### WHAT YOU NEED TO DO
Search the records for the string "right" and report how many lines contain it, with nothing else.
╔══
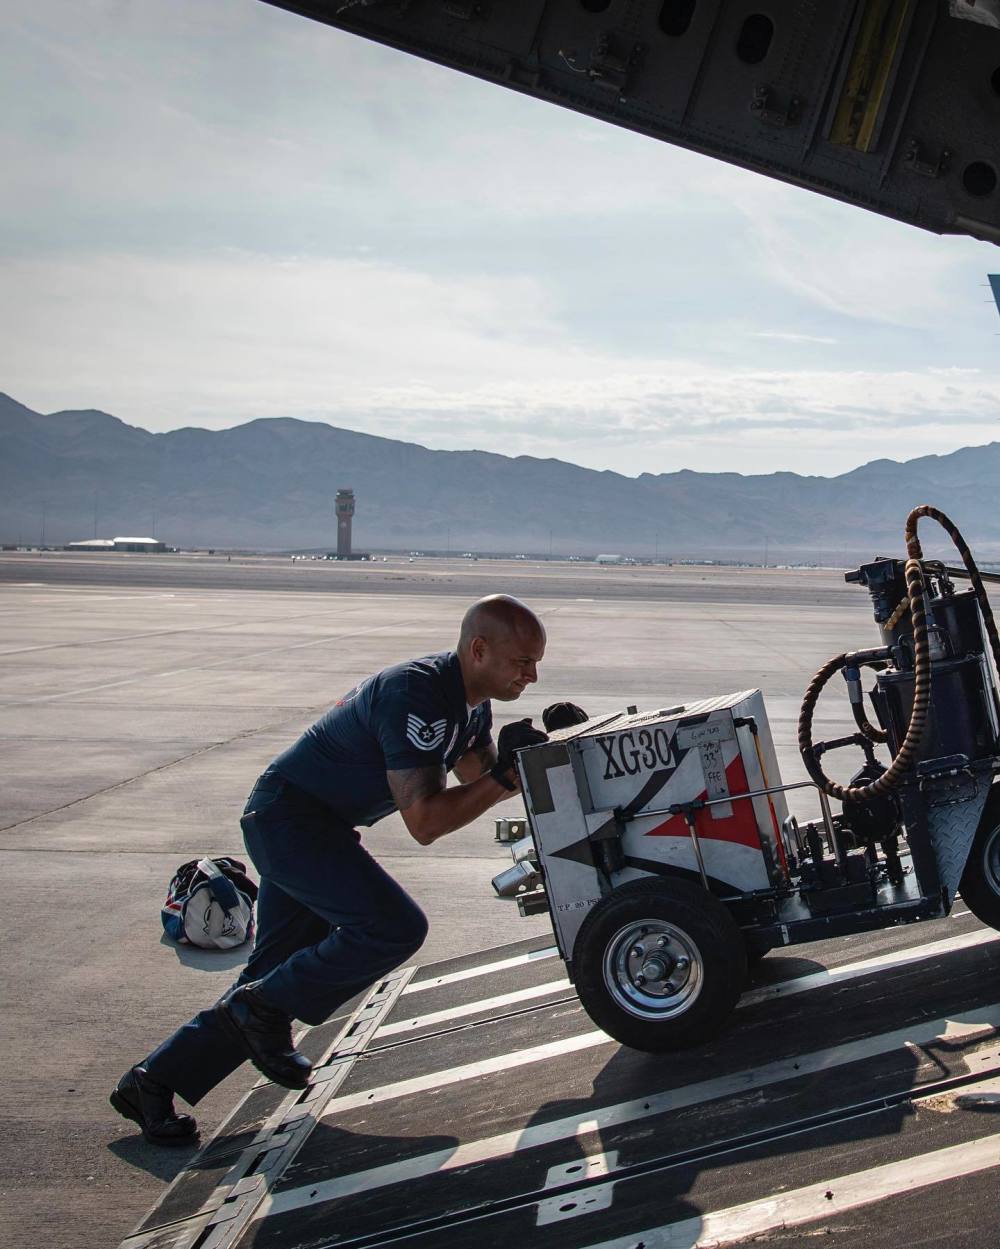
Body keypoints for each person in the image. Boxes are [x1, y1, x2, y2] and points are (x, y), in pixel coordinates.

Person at [111, 594, 549, 1145]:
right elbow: (427, 821)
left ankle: (150, 1084)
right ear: (478, 649)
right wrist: (503, 777)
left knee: (269, 981)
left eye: (536, 663)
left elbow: (477, 776)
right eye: (522, 662)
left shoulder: (470, 703)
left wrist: (532, 754)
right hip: (289, 821)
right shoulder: (415, 694)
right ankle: (258, 1015)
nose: (532, 675)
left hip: (312, 827)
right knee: (392, 928)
╚══
### RESULT OF THE TASK
8